Opinión

El Comité Cívico y el representante provincial

El Deber Hace 2/1/2019 8:00:00 AM

El Comité pro Santa Cruz fue creado en nuestra ciudad y para nuestra ciudad, que entonces era una aldea grande en vías de desarrollo, el 30 de octubre de 1950. Sin embargo, los cívicos, de manera unilateral y sin consultar con los cruceños, han elegido la fecha en que se conmemora la fundación de Santa Cruz de la Sierra (26/02/1561) para realizar su parodia de elecciones democráticas en las que no participa el pueblo (el demos), sino un puñado de instituciones corporativas. O sea que en el seno del Comité –cuyo directorio hace huelga de hambre exigiendo al Gobierno central el respeto a la democracia– se practica el voto calificado.

En nuestro modesto criterio –y condicionado a que la dirigencia cívica se amolde a los cambios de época que se viven–, las elecciones deberían hacerse en el mes de octubre y la posesión de las nuevas autoridades en el día en que fuera electa o designada la primera directiva del Comité, para darle mayor realce al acontecimiento de manera que no figure como algo accesorio a la fecha de fundación de la ciudad, que tiene su propio programa de festejos con bombos y platillos.

El Comité Cívico fue creado a iniciativa del doctor Hernando García Vespa (entonces un joven universitario estudiante de leyes), junto a otros benianos, para la defensa de los intereses de la cruceñidad, bloqueados en esa época por el centralismo del Gobierno movimientista, pero hasta la fecha funciona igual que un partido político adscrito a la oposición, aunque algunas veces hizo buenas migas con ciertos gobiernos de turno con los cuales cogobernó ocupando estratégicas carteras ministeriales.

Por supuesto que se salvan honrosas y escasas excepciones, que las hubo, sobre todo cuando la institución se halló en manos de los patricios de antaño, que le dieron lustre y mereció ser considerada el ‘gobierno moral de los cruceños’, de todos y no de una simple camarilla usurpadora que solo se representa a sí misma.
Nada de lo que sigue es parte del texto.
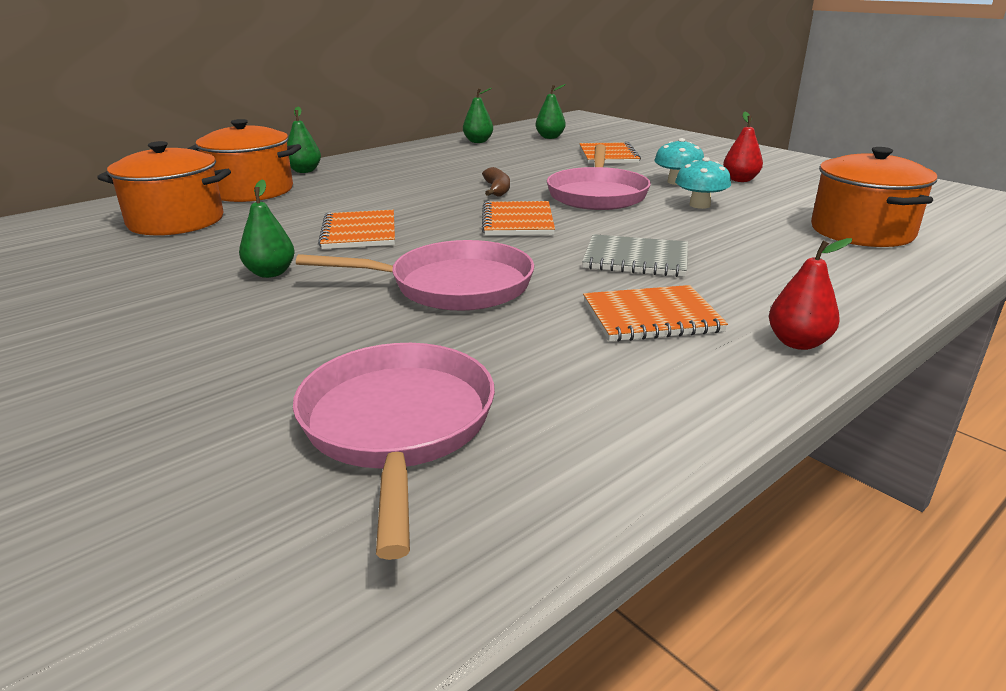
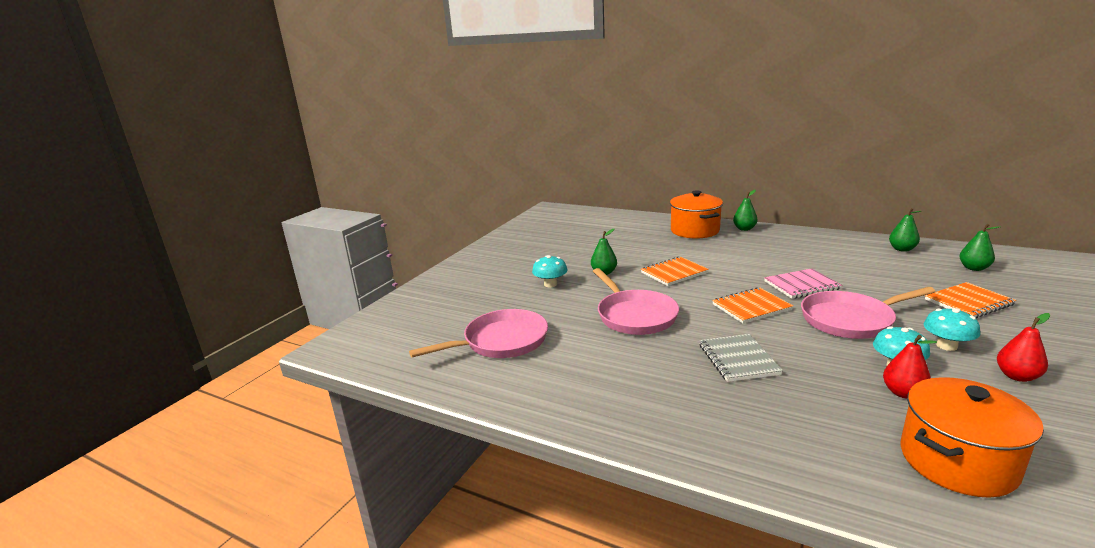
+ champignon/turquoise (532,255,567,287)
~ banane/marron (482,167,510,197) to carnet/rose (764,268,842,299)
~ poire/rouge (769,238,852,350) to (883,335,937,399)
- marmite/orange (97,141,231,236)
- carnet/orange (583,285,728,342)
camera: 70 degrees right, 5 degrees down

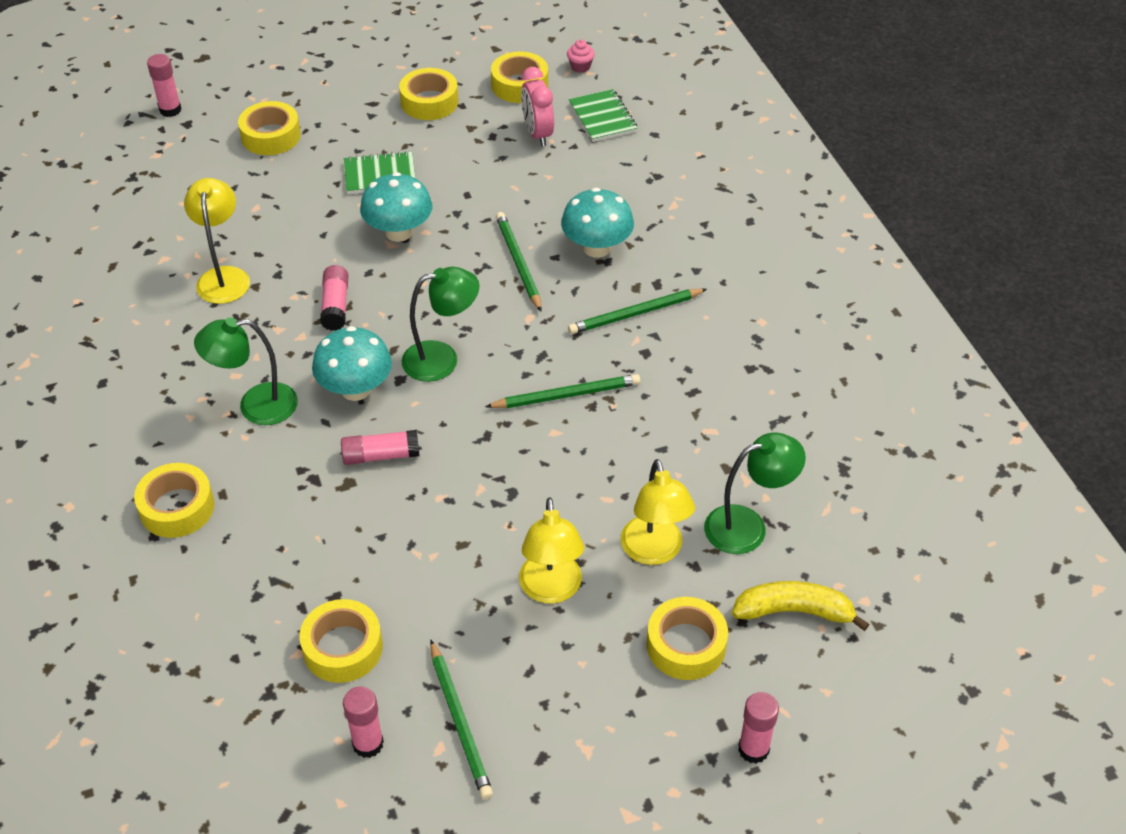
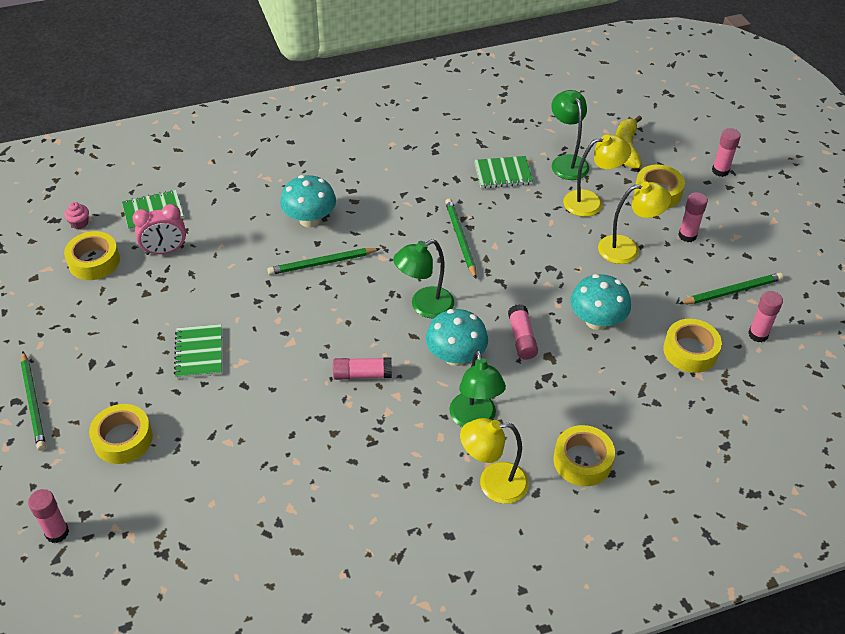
~ crayon/vert (568,289,707,334) to (21,351,46,451)
~ lampe/vert (401,267,479,382) = (393,239,454,319) 105 degrees counterclockwise
~ lampe/jaune (184,178,250,304) to (460,418,529,504)
+ carnet/vert (474,156,533,188)
~ champignon/turquoise (360,172,432,242) to (570,274,631,330)
+ bâton de colle/rose (678,192,708,242)
- ruban adhésif/jaune (399,68,458,120)
camera: 90 degrees left, 0 degrees up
Pero a lo que nosotros queremos referirnos adicionalmente es a la influencia perniciosa, al predominio perverso que ejerce el representante de los comités cívicos provinciales, que hace más de una década se ha incrustado en el directorio del Comité y ha acumulado tal poder de decisión que hace inclinar el fiel de la balanza en favor de los candidatos de su predilección, que por lo general provienen de los llamados grupos de poder (supuestas logias) que reinan y gobiernan la institución, sin darles chance a otras fórmulas menos retrógradas.

Recientemente, el aludido representante ha proclamado públicamente la candidatura que encabeza el actual vicepresidente, cuya elección se da por descontada, puesto que garantiza ‘el continuismo’ del sistema imperante, que solo es mal visto cuando es Evo Morales quien pretende aplicarlo repostulándose para un cuarto mandato. Para que la parodia de las elecciones no siga reproduciéndose, habría que quitarle poder al susodicho representante para que no se entrometa en el proceso de selección y proclamación de candidatos que solamente compete a los cruceños y no así a los chiquitanos, los guarayos o los chiriguanos, que se permiten elegir a sus directivos con total independencia y autonomía, mientras que nosotros no podemos hacer lo mismo.

Que conste que no planteamos suprimir al representante provincial (que sería lo ideal), pero este señor debería limitarse a coordinar con los cívicos cruceños la defensa intransigente de nuestros intereses cuando la ciudad y las provincias así lo requieran. En todo caso, preguntamos: ¿no sería posible que la directiva del Comité se la conforme con la participación de todas las provincias para que la elección parezca más democrática y se ponga punto final al odioso pasanaku?